Вы, наверное, не забыли госпожу де Баланьи, сестру нашего храброго Бюсси, во всем похожую на брата. Когда Камбре был осажден, она сделала все, что могла, дабы отвратить взятие города; но после многих стараний и благородных ухищрений, видя, что ничего не помогает — и город обречен перейти к врагу, а цитадель тоже не продержится, — не в силах вынести душевную муку и покинуть свои владения (ибо ее супруг и она именовались принцем и принцессой, владетелями Камбре и Камбрези — титулом, который среди большинства народов считается ужасно дерзким, если принять во внимание их положение простых дворян) — угасла, смертельно пораженная скорбью на поле славы. Некоторые утверждают, что она по своей воле приняла смерть, — хотя и находят подобное деяние более языческим, нежели христианским. Однако остается достойной хвалы ее благородная стойкость и примечателен тот выговор, какой она сделала супругу в час своей кончины. «Что осталось тебе, Баланьи, — молвила она, — как можно жить, претерпев столь злосчастное поражение и сделавшись посмешищем и потехой всего света, чтобы на тебя показывали пальцем, вспоминая, что бывал ты в большой славе и возвышался над многими? Ныне ожидает тебя низкий удел, если не последуешь за мною. Учись же у меня, как подобает умирать, не переживая падения и осмеяния». Знаменательно, когда женщина учит нас жить и умирать. Впрочем, он не поверил ей — и не последовал за нею: через семь или восемь месяцев, отринув воспоминания о столь доблестной супруге, он вступил в брак с сестрицей госпожи де Монсо — прекрасной собою, не спорю, и весьма добродетельной девицей; так он показал всем, что желает жить — чего бы то ему ни стоило.

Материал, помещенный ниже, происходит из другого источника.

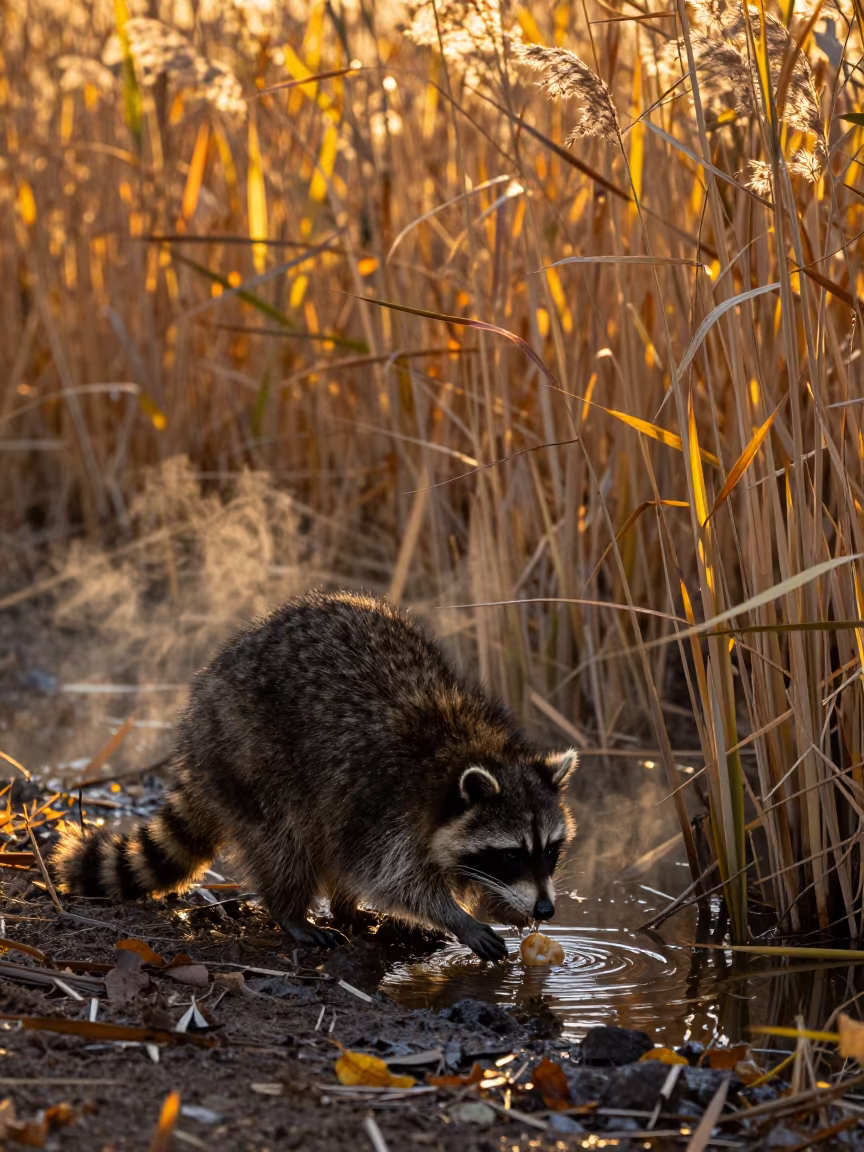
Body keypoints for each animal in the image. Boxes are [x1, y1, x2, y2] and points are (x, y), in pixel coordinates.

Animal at [52, 591, 577, 960]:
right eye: (511, 854)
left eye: (550, 850)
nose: (545, 910)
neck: (473, 748)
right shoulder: (387, 795)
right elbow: (389, 875)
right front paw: (453, 915)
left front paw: (506, 904)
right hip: (250, 754)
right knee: (284, 841)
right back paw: (292, 910)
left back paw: (347, 909)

Конечно, жизнь хороша и приятна; но достойна всяческих похвал и благородная возвышенная смерть, подобная той, что избрала сия особа, каковая — если принять, что она погибла от горя, — поступила против женской натуры, коей (как утверждают многие) свойственно то, что противно естеству мужчины, а именно умирать от радости и в радости.
Вспомню еще лишь одну историю, приключившуюся с мадемуазель де Лимёй-старшей, одной из фрейлин королевы, умерших при дворе. Пока она болела, ее ротик не закрывался: она непрестанно говорила, ибо была завзятой говоруньей — едкой на язык и ранящей им метко и наверняка; а к тому же — весьма хороша собой. Когда подошел ее смертный час, она призвала к себе своего лакея, — а у каждой фрейлины при дворе был свой лакей; так вот, ее лакей, прозывавшийся Жюльеном, превосходно играл на скрипке. «Жюльен, — велела она ему, — возьмите скрипку и играйте до тех пор, пока не увидите, что я уже умерла, — ибо все идет к тому. И исполняйте „Поражение швейцарцев“ с сугубым старанием, а когда дойдете до слов „все кончено“ — повторите их пять или шесть раз, и так жалостливо, как сумеете». Он так и сделал, а она подтягивала голосом; когда же дошел черед до слов «все кончено» — она повторила их дважды, а затем, повернувшись и обратившись к тем, что стояли по другую сторону изголовья, вымолвила: «Вот теперь-то и правда всему конец, да оно и к лучшему» — и с этими словами отошла. Вот веселая и радостная кончина. Рассказ о ней я слыхал от двоих ее подружек, достойных доверия и бывших свидетельницами сего действа.